» BRIEF: Retype every entry below without altering anything.

----- TASK INPUT

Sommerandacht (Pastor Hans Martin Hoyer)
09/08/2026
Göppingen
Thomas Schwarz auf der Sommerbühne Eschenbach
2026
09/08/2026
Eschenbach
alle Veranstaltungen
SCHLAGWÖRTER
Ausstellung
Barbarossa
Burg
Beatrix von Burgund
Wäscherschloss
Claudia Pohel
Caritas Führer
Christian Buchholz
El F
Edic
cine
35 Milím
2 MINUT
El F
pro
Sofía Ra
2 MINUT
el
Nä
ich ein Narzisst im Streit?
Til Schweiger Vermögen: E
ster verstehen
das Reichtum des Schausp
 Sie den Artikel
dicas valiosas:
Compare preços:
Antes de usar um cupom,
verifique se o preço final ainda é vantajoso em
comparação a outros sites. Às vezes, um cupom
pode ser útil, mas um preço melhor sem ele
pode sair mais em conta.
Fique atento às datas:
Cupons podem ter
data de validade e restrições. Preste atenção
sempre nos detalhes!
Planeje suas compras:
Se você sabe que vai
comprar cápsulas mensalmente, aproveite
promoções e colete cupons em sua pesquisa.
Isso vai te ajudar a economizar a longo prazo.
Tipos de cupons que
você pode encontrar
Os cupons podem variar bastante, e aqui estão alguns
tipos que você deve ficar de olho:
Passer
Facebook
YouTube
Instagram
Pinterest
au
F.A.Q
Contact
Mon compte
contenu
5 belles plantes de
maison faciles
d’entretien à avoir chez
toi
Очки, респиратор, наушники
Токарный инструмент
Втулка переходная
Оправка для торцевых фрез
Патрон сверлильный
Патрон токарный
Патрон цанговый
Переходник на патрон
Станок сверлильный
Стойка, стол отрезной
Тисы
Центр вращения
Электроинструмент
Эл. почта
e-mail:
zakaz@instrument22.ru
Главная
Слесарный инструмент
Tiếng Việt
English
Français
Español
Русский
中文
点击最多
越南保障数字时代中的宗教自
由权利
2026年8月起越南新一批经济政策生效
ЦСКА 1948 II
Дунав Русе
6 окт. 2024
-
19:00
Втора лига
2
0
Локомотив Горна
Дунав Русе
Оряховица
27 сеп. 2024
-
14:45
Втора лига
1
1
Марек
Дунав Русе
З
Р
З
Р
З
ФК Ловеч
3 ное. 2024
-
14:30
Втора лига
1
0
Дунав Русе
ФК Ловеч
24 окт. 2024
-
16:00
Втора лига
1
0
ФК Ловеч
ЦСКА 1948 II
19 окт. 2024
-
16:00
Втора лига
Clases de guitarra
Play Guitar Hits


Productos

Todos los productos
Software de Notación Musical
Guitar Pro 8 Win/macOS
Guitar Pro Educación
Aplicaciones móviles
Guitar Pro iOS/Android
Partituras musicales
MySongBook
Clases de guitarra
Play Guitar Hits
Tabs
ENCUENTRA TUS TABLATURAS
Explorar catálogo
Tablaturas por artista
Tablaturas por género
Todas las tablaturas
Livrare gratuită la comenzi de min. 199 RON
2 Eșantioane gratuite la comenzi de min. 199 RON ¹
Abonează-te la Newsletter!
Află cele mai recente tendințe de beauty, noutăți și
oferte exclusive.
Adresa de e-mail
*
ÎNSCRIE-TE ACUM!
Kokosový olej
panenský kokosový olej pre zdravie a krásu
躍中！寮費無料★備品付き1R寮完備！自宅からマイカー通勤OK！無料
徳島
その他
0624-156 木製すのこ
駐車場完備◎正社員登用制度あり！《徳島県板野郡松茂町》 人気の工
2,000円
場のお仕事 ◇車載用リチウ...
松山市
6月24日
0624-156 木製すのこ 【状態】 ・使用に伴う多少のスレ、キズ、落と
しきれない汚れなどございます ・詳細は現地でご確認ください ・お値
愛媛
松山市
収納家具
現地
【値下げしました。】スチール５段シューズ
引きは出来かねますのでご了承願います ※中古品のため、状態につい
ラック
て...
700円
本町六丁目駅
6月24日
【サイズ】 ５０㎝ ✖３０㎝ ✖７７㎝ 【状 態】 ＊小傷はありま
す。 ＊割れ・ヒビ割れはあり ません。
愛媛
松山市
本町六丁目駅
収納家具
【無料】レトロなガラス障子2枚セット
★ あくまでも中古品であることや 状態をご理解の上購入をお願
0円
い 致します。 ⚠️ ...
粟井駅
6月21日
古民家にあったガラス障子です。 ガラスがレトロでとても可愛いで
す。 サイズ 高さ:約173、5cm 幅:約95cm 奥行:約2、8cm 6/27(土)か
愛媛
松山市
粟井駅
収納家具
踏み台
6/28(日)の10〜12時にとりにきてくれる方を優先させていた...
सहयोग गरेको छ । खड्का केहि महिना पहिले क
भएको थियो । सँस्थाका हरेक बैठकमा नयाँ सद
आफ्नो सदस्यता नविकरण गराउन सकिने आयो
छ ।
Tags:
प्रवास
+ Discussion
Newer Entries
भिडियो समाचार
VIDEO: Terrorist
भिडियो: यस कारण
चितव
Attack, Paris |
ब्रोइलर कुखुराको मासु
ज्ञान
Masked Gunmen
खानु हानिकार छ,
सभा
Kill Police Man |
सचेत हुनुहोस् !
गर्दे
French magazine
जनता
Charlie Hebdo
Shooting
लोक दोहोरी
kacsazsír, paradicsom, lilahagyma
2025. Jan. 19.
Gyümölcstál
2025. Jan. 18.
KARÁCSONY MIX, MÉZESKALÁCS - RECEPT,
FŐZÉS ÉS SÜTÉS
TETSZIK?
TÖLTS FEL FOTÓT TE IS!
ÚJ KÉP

----------

» SOLUTION FOR THIS PROBLEM:
Sommerandacht (Pastor Hans Martin Hoyer)
09/08/2026
Göppingen
Thomas Schwarz auf der Sommerbühne Eschenbach
2026
09/08/2026
Eschenbach
alle Veranstaltungen
SCHLAGWÖRTER
Ausstellung
Barbarossa
Burg
Beatrix von Burgund
Wäscherschloss
Claudia Pohel
Caritas Führer
Christian Buchholz
El F
Edic
cine
35 Milím
2 MINUT
El F
pro
Sofía Ra
2 MINUT
el
Nä
ich ein Narzisst im Streit?
Til Schweiger Vermögen: E
ster verstehen
das Reichtum des Schausp
 Sie den Artikel
dicas valiosas:
Compare preços:
Antes de usar um cupom,
verifique se o preço final ainda é vantajoso em
comparação a outros sites. Às vezes, um cupom
pode ser útil, mas um preço melhor sem ele
pode sair mais em conta.
Fique atento às datas:
Cupons podem ter
data de validade e restrições. Preste atenção
sempre nos detalhes!
Planeje suas compras:
Se você sabe que vai
comprar cápsulas mensalmente, aproveite
promoções e colete cupons em sua pesquisa.
Isso vai te ajudar a economizar a longo prazo.
Tipos de cupons que
você pode encontrar
Os cupons podem variar bastante, e aqui estão alguns
tipos que você deve ficar de olho:
Passer
Facebook
YouTube
Instagram
Pinterest
au
F.A.Q
Contact
Mon compte
contenu
5 belles plantes de
maison faciles
d’entretien à avoir chez
toi
Очки, респиратор, наушники
Токарный инструмент
Втулка переходная
Оправка для торцевых фрез
Патрон сверлильный
Патрон токарный
Патрон цанговый
Переходник на патрон
Станок сверлильный
Стойка, стол отрезной
Тисы
Центр вращения
Электроинструмент
Эл. почта
e-mail:
zakaz@instrument22.ru
Главная
Слесарный инструмент
Tiếng Việt
English
Français
Español
Русский
中文
点击最多
越南保障数字时代中的宗教自
由权利
2026年8月起越南新一批经济政策生效
ЦСКА 1948 II
Дунав Русе
6 окт. 2024
-
19:00
Втора лига
2
0
Локомотив Горна
Дунав Русе
Оряховица
27 сеп. 2024
-
14:45
Втора лига
1
1
Марек
Дунав Русе
З
Р
З
Р
З
ФК Ловеч
3 ное. 2024
-
14:30
Втора лига
1
0
Дунав Русе
ФК Ловеч
24 окт. 2024
-
16:00
Втора лига
1
0
ФК Ловеч
ЦСКА 1948 II
19 окт. 2024
-
16:00
Втора лига
Clases de guitarra
Play Guitar Hits


Productos

Todos los productos
Software de Notación Musical
Guitar Pro 8 Win/macOS
Guitar Pro Educación
Aplicaciones móviles
Guitar Pro iOS/Android
Partituras musicales
MySongBook
Clases de guitarra
Play Guitar Hits
Tabs
ENCUENTRA TUS TABLATURAS
Explorar catálogo
Tablaturas por artista
Tablaturas por género
Todas las tablaturas
Livrare gratuită la comenzi de min. 199 RON
2 Eșantioane gratuite la comenzi de min. 199 RON ¹
Abonează-te la Newsletter!
Află cele mai recente tendințe de beauty, noutăți și
oferte exclusive.
Adresa de e-mail
*
ÎNSCRIE-TE ACUM!
Kokosový olej
panenský kokosový olej pre zdravie a krásu
躍中！寮費無料★備品付き1R寮完備！自宅からマイカー通勤OK！無料
徳島
その他
0624-156 木製すのこ
駐車場完備◎正社員登用制度あり！《徳島県板野郡松茂町》 人気の工
2,000円
場のお仕事 ◇車載用リチウ...
松山市
6月24日
0624-156 木製すのこ 【状態】 ・使用に伴う多少のスレ、キズ、落と
しきれない汚れなどございます ・詳細は現地でご確認ください ・お値
愛媛
松山市
収納家具
現地
【値下げしました。】スチール５段シューズ
引きは出来かねますのでご了承願います ※中古品のため、状態につい
ラック
て...
700円
本町六丁目駅
6月24日
【サイズ】 ５０㎝ ✖３０㎝ ✖７７㎝ 【状 態】 ＊小傷はありま
す。 ＊割れ・ヒビ割れはあり ません。
愛媛
松山市
本町六丁目駅
収納家具
【無料】レトロなガラス障子2枚セット
★ あくまでも中古品であることや 状態をご理解の上購入をお願
0円
い 致します。 ⚠️ ...
粟井駅
6月21日
古民家にあったガラス障子です。 ガラスがレトロでとても可愛いで
す。 サイズ 高さ:約173、5cm 幅:約95cm 奥行:約2、8cm 6/27(土)か
愛媛
松山市
粟井駅
収納家具
踏み台
6/28(日)の10〜12時にとりにきてくれる方を優先させていた...
सहयोग गरेको छ । खड्का केहि महिना पहिले क
भएको थियो । सँस्थाका हरेक बैठकमा नयाँ सद
आफ्नो सदस्यता नविकरण गराउन सकिने आयो
छ ।
Tags:
प्रवास
+ Discussion
Newer Entries
भिडियो समाचार
VIDEO: Terrorist
भिडियो: यस कारण
चितव
Attack, Paris |
ब्रोइलर कुखुराको मासु
ज्ञान
Masked Gunmen
खानु हानिकार छ,
सभा
Kill Police Man |
सचेत हुनुहोस् !
गर्दे
French magazine
जनता
Charlie Hebdo
Shooting
लोक दोहोरी
kacsazsír, paradicsom, lilahagyma
2025. Jan. 19.
Gyümölcstál
2025. Jan. 18.
KARÁCSONY MIX, MÉZESKALÁCS - RECEPT,
FŐZÉS ÉS SÜTÉS
TETSZIK?
TÖLTS FEL FOTÓT TE IS!
ÚJ KÉP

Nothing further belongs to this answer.